Collected data:
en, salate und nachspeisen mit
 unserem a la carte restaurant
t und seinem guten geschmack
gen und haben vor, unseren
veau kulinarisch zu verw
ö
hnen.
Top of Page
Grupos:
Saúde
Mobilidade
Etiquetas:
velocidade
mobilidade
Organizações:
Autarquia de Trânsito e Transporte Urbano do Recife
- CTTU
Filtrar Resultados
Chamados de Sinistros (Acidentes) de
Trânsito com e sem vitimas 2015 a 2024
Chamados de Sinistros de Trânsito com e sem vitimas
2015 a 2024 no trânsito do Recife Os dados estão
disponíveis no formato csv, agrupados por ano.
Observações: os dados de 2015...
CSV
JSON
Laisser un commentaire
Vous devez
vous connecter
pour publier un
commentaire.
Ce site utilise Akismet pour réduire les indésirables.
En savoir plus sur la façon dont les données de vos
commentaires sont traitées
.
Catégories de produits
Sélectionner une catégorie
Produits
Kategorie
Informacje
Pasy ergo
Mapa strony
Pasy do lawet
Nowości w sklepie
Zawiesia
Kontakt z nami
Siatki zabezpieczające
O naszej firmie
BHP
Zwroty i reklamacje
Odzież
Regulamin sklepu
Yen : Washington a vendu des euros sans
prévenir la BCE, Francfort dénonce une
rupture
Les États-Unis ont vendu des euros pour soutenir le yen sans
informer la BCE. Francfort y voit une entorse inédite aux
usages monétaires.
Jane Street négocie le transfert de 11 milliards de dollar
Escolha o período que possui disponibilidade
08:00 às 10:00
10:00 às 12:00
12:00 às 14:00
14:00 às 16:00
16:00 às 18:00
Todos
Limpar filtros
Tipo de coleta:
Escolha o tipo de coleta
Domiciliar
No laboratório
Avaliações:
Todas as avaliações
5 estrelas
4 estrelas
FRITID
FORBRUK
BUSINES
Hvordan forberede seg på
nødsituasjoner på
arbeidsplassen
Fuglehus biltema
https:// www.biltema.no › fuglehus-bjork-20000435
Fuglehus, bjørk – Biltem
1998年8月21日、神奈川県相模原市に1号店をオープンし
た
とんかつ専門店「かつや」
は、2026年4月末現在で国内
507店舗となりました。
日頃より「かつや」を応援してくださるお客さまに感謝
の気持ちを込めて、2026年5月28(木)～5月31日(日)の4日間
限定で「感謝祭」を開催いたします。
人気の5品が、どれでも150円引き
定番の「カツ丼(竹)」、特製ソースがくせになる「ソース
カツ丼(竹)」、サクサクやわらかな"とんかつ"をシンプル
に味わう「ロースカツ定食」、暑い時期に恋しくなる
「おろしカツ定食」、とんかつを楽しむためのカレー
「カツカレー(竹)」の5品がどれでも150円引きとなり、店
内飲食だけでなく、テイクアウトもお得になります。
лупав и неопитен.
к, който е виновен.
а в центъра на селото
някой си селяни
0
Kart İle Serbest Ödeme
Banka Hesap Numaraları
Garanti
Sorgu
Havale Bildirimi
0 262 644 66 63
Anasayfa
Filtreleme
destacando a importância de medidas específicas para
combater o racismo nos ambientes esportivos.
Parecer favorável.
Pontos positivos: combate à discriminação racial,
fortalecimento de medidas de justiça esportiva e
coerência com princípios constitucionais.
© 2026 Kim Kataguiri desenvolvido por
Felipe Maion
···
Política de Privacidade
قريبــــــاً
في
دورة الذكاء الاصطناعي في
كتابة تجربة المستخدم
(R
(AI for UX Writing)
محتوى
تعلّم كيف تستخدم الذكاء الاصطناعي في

==

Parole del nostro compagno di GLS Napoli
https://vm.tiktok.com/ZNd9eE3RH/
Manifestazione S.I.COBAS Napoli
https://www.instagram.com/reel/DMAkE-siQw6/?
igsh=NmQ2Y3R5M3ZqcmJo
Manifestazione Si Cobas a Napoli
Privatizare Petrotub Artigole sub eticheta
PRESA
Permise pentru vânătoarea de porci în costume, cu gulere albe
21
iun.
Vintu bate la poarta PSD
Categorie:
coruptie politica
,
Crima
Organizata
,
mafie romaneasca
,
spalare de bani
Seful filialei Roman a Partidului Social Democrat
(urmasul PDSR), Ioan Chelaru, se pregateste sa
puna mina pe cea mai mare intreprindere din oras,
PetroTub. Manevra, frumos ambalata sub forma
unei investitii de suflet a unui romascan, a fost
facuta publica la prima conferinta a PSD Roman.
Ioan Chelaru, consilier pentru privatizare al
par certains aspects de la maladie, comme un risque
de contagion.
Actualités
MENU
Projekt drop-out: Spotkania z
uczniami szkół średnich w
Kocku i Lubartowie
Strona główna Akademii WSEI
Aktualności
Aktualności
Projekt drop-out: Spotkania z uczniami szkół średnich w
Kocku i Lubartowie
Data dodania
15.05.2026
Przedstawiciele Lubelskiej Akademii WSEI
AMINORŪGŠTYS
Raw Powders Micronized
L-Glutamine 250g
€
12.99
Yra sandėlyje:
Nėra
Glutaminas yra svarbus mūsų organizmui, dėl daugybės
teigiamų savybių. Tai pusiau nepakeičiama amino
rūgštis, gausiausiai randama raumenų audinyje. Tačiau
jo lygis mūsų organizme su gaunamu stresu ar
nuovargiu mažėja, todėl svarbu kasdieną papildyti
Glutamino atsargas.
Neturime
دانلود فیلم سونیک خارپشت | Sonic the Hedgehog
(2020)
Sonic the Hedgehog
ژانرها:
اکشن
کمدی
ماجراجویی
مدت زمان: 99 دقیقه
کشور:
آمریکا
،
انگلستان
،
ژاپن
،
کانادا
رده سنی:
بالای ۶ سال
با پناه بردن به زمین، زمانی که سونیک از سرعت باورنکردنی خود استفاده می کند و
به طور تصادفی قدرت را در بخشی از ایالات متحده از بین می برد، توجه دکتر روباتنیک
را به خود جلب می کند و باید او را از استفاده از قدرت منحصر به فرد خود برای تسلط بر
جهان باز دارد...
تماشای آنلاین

--

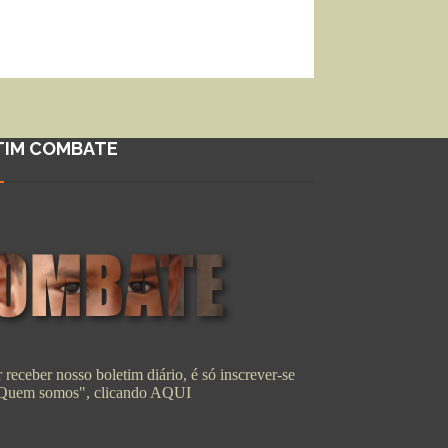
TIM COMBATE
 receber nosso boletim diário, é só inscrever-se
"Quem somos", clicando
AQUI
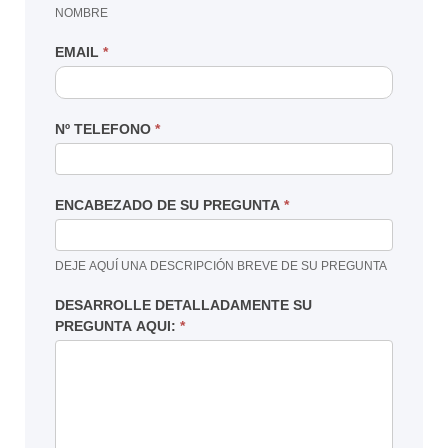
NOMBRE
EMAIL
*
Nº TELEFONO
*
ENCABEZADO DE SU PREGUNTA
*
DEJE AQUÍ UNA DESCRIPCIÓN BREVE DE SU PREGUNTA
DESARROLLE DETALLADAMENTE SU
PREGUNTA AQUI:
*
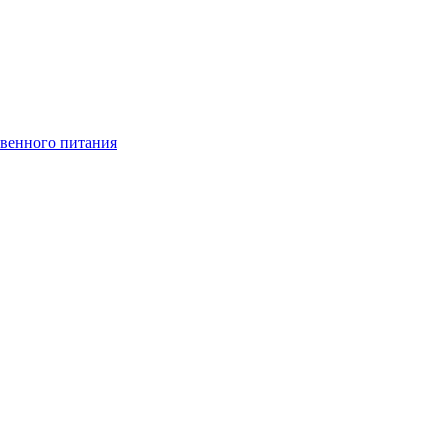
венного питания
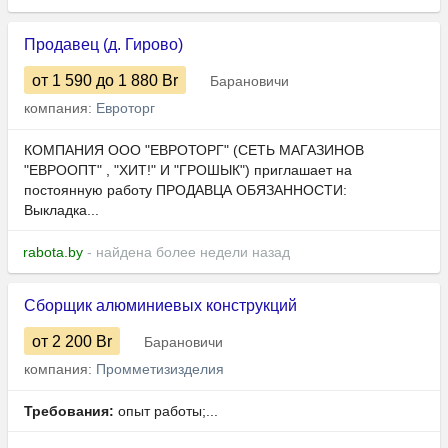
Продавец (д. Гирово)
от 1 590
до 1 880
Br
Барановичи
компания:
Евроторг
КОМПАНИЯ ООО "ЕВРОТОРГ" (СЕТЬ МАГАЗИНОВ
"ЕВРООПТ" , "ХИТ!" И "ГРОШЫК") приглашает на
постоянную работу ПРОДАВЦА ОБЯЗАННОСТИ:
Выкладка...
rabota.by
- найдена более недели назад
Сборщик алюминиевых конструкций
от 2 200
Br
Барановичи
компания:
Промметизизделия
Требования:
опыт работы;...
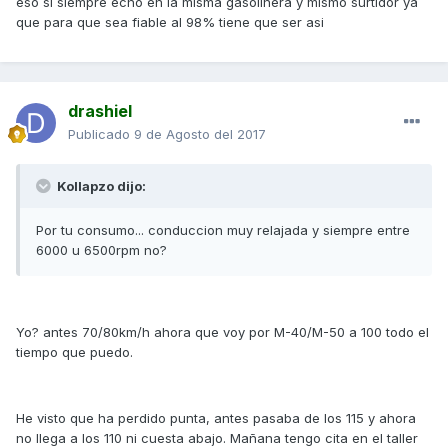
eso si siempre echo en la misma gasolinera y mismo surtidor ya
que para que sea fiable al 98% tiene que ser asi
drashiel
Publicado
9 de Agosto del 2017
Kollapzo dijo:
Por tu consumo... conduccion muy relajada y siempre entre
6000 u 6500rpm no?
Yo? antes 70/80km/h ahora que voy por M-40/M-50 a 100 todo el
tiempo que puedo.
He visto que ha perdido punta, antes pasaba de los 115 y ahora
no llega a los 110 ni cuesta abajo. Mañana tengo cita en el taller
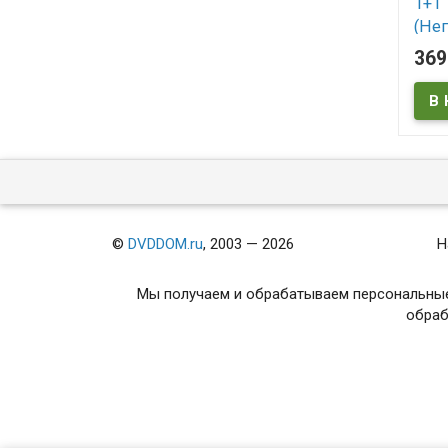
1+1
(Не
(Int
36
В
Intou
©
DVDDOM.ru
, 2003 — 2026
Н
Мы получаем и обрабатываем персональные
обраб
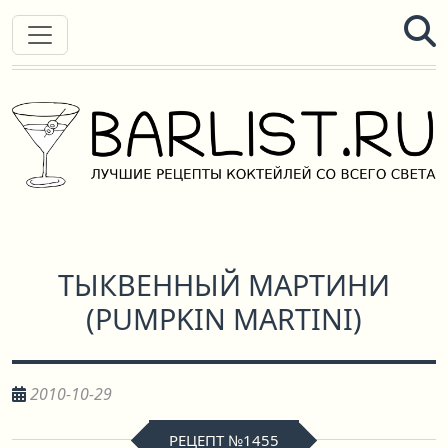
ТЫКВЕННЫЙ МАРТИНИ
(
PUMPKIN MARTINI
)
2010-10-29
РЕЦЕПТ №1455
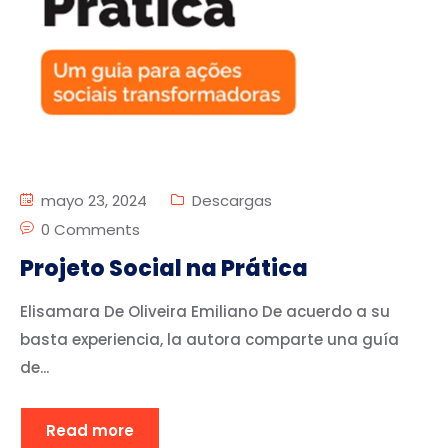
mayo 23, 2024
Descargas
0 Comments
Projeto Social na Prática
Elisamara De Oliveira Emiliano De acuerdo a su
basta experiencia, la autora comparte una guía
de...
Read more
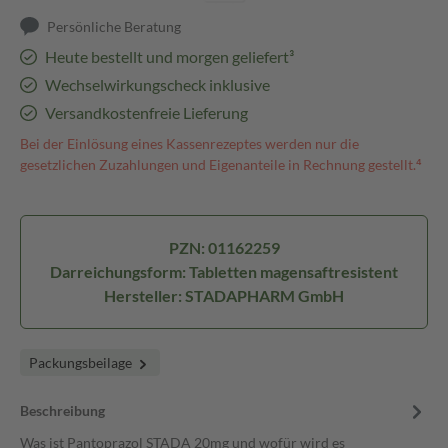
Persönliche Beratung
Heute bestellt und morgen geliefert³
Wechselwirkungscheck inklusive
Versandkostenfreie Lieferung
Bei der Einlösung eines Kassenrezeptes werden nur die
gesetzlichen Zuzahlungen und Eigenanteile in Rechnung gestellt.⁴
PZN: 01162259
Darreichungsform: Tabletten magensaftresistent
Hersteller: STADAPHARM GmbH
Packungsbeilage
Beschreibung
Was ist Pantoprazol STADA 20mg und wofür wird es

◆ ASSIGNMENT ◆
Above are the records. Print exactly, and only, the lines from the line with "12:00 às 14:00" to the line with "https:// www.biltema.no ›", both inclusive.

◆ TASK SOLUTION ◆
12:00 às 14:00
14:00 às 16:00
16:00 às 18:00
Todos
Limpar filtros
Tipo de coleta:
Escolha o tipo de coleta
Domiciliar
No laboratório
Avaliações:
Todas as avaliações
5 estrelas
4 estrelas
FRITID
FORBRUK
BUSINES
Hvordan forberede seg på
nødsituasjoner på
arbeidsplassen
Fuglehus biltema
https:// www.biltema.no › fuglehus-bjork-20000435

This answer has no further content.